Every 10 years, the U.S. Census Bureau completes a survey of the population. If you participated in 2010, you likely remember filling out a paper form and may have wondered why you couldn’t complete it online. Well, the future is here.
With worries about the scope of government and the deficit, the Census Bureau has been directed to conduct the 2020 Census at a lower cost per household while maintaining consistent data quality. One of the big ways to cut those costs is to move primary data collection onto the web.
The effort has been designed to incentivize a high self-response rate, using current technology, administrative records and third-party data to target advertisements and prepare the public to submit their information. You can expect to see ads promoting it in 2019. The Census Bureau also plans to complete extensive address canvasing in an effort to ensure data quality and make participation as easy as possible for the public.
Online self-response opens in March 2020 and runs through September. All you will need to do is login to the Census Bureau website to submit your information. The physical location of your computer or mobile device will be used to identify your response – no need for the unique identification number of previous years. And if you’re not at home, you can simply provide your address.
But the paper form isn’t going anywhere. Responses will be collected via the mode easiest for the participant – be it internet, paper or by phone.
Why is the census so important? Its principal mandate is to count each person, in the right place, and to report those results to the U.S. president, the states and the people. Its findings are used for a variety of functions within our government, including the allocation of seats to the House of Representatives, as well as redistricting.
Decennial censuses also establish sampling guidelines for further Census Bureau surveys and become the basis for all other Census Bureau operations, which appropriates roughly $400 billion in federal funding to local communities.
The information collected is extremely useful to economists, demographers and other researchers investigating various areas of interest, including poverty, health care, education, economic mobility and so forth. In short, this data supports many essential functions in our society.
Since the last census in 2010, Montana has broken 1 million residents (2012) and become slightly more racially diverse. Other trends show that a smaller share of residents are currently married and more are commuting farther to work.
Trends like these come from Census Bureau surveys conducted annually or even monthly, between the decennial censuses. But the results are merely estimates, as opposed to a census which is a count – no need for statistical extrapolation or confidence intervals. Nonetheless, these activities give us a good idea of where the population is headed.

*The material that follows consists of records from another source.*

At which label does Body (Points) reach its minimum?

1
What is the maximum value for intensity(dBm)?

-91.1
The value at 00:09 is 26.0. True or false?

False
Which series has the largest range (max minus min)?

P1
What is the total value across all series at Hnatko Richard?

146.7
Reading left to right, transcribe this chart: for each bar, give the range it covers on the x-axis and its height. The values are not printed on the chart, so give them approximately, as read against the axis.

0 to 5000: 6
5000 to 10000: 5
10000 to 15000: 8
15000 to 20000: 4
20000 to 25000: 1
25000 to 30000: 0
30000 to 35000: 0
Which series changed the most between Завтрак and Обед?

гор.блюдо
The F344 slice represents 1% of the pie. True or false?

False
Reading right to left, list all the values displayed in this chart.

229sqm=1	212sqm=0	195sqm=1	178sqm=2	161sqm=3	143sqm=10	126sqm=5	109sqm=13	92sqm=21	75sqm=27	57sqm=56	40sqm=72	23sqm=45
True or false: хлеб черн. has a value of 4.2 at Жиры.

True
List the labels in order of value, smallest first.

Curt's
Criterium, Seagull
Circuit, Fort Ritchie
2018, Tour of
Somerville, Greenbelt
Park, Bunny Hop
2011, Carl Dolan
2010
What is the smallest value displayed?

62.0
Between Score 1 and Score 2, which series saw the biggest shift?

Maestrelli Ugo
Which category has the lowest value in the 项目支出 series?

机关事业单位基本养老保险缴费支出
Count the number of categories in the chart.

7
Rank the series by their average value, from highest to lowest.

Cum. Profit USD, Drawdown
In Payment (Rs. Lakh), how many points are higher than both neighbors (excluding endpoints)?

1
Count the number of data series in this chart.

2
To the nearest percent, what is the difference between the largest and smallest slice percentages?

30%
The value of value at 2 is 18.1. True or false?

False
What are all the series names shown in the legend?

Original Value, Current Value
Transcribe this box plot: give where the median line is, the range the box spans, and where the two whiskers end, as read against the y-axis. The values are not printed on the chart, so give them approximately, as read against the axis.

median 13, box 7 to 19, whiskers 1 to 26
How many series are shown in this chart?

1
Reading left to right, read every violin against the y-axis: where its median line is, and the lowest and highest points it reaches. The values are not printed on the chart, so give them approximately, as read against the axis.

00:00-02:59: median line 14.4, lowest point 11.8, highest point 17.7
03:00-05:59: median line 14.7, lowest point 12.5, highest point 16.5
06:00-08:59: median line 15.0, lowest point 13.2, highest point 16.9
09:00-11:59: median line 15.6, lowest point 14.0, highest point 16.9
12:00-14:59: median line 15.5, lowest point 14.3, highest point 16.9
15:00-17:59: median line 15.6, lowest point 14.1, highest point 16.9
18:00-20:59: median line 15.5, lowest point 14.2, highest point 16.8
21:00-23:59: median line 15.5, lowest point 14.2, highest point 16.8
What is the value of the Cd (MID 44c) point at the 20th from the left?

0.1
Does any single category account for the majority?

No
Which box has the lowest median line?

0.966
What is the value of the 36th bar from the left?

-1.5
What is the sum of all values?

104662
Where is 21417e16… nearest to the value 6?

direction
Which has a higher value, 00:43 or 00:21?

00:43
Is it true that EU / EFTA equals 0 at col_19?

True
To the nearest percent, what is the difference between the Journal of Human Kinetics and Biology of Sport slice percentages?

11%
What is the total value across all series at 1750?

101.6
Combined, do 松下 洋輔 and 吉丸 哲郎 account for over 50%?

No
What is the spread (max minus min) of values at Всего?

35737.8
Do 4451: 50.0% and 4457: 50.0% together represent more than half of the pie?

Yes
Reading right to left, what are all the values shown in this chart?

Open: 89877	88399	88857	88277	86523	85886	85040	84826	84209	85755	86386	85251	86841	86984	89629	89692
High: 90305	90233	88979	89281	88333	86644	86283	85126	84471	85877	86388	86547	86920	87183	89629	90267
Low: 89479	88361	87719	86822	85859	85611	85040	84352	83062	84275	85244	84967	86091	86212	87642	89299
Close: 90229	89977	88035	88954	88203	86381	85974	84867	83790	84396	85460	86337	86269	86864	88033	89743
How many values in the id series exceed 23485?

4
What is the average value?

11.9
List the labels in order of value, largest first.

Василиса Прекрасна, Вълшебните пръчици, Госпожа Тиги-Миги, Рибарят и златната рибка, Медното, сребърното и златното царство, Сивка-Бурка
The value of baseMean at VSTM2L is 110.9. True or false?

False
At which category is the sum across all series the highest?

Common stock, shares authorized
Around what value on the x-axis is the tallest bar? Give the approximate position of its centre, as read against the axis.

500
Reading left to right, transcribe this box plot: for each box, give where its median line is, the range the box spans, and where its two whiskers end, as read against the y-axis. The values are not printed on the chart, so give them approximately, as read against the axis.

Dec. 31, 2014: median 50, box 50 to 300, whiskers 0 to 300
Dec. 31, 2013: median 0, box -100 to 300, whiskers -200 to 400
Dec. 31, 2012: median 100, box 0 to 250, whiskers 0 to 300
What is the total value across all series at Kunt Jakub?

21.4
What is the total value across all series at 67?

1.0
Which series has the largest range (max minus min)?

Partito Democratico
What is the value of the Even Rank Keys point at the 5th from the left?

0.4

Many of the trends we see nationwide are also present in Montana. We are becoming more populous, diverse, educated and connected to one another. We are also becoming more single, or more appropriately, delaying traditional family choices in favor of farther education, job prospects/security, as well as greater financial security. We are also commuting slightly further for work as a whole, reflecting a tighter economy coming out of the recession.
While the days of a census worker knocking on your door is not completely gone, we can look forward to the convenience of the internet in 2020. But whatever mode of your choosing, be prepared to complete your census information on time and accurately. The more accurately we collectively complete the census, the less it will cost. And good, reliable data benefits everyone – its uses are as boundless as our curiosity in investigating it.